# Help Bella find some of her siblings in Australia



## sharlin (Feb 26, 2007)

Bumping up..............


----------



## MycrazyGoldengang (Jan 15, 2008)

I think this is in the wrong section, any ideas where i can re post it.

Thought this would be good to find out about.


Thanks


----------



## BeauShel (May 20, 2007)

Can you post the name of the Sire and Dam of the dog to see if someone in Australia recognises it? I have edited the name of the thread to hightlight for our australian members and moved it to breeding.


----------



## MycrazyGoldengang (Jan 15, 2008)

Thanks Carol

Bella was born 16 Febuary 2006.

SIRE name is LIEKE DECLAN MAN.

DAM name is JOYSTREAM STRADIE.

Grandparents are

SIRE name is MANTEAVA RUSTIC LADD / ALKAYS TONYS TERROR

Her breeder was a Mr S Johnson.

DAM name is BIRNAMWOOD PORTIA / KASTILJA MIA.

Hope this might help, we are interested in knowing her roots.

Thank you

Her breeder was a Mr S Johnson


----------



## rachelruth (Feb 14, 2015)

Hi Ellesimmo! 

My dog shares some relatives with yours! Her name is Pebbles, but registered as Joystream Efeldee, also bred by Mr S. Johnson, born 27/11/2002.

SIRE: Joystream Lindos 
-- Grand-sire: Joystream Guy 
------ Great grandsire: Glenyarra Heartglo
------ Great granddam: Kastilja Mia (Here!)
-- Grand-dam: Joystream Sassy
------ Great grandsire: Alykays Tonys Terror (here!)
------ Great granddam: Kastilja Beryl 

DAM: Joystream Mivago
-- Grand-sire: Alykays Tonys Terror (this one sure got around didn't he)
-- Grand-dam: Joystream Enid

Would love to know how Bella is doing!


----------



## Harleysmum (Aug 19, 2014)

There is a website called Dogster. There are a couple of Joystream dogs on there. Interestingly one is also in Singapore. I just googled Joystream Golden Retrievers. Nothing came up for the kennel but I found two dogs on Dogster. You might find reading about them interesting.


----------



## rachelruth (Feb 14, 2015)

Harleysmum said:


> There is a website called Dogster. There are a couple of Joystream dogs on there. Interestingly one is also in Singapore. I just googled Joystream Golden Retrievers. Nothing came up for the kennel but I found two dogs on Dogster. You might find reading about them interesting.
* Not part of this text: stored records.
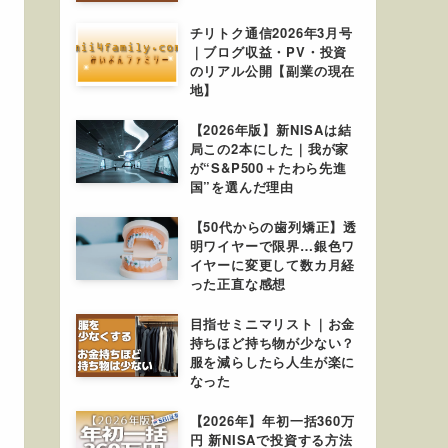
チリトク通信2026年3月号
｜ブログ収益・PV・投資
のリアル公開【副業の現在
地】
【2026年版】新NISAは結
局この2本にした｜我が家
が“S&P500＋たわら先進
国”を選んだ理由
【50代からの歯列矯正】透
明ワイヤーで限界…銀色ワ
イヤーに変更して数カ月経
った正直な感想
目指せミニマリスト｜お金
持ちほど持ち物が少ない？
服を減らしたら人生が楽に
なった
【2026年】年初一括360万
円 新NISAで投資する方法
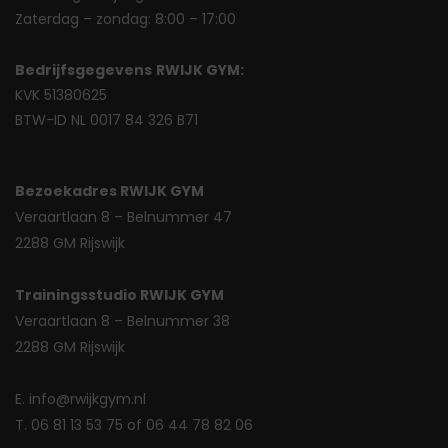
Zaterdag – zondag: 8:00 – 17:00
Bedrijfsgegevens
RWIJK GYM:
KVK 51380625
BTW-ID NL 0017 84 326 B71
Bezoekadres RWIJK GYM
Veraartlaan 8 – Belnummer 47
2288 GM Rijswijk
Trainingsstudio RWIJK GYM
Veraartlaan 8 – Belnummer 38
2288 GM Rijswijk
E. info@rwijkgym.nl
T. 06 81 13 53 75 of 06 44 78 82 06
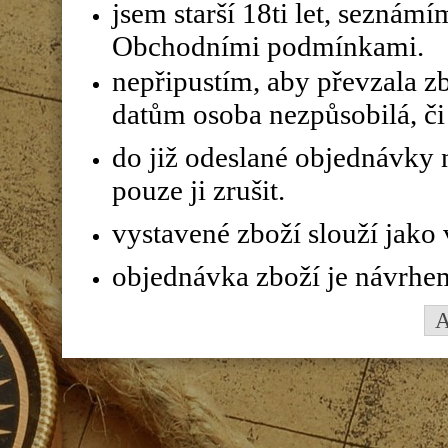
jsem starší 18ti let, seznám
Obchodními podmínkami.
nepřipustím, aby převzala z
datům osoba nezpůsobilá, či 
do již odeslané objednávky n
pouze ji zrušit.
vystavené zboží slouží jako
objednávka zboží je návrhe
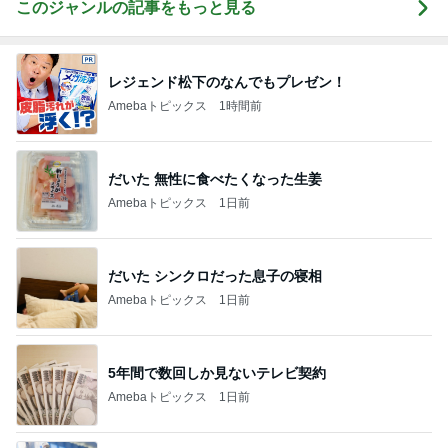
このジャンルの記事をもっと見る
レジェンド松下のなんでもプレゼン！
Amebaトピックス
1時間前
だいた 無性に食べたくなった生姜
Amebaトピックス
1日前
だいた シンクロだった息子の寝相
Amebaトピックス
1日前
5年間で数回しか見ないテレビ契約
Amebaトピックス
1日前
Thanks! I did find a few dogs over on Dogster; it's so exciting to think that my dog really might have relatives out there!


----------



## Sarah_85 (Dec 5, 2008)

Imp is import


----------



## Karen519 (Aug 21, 2006)

*Bella*

Bless you for adopting Bella-hope you find some of her siblings!


----------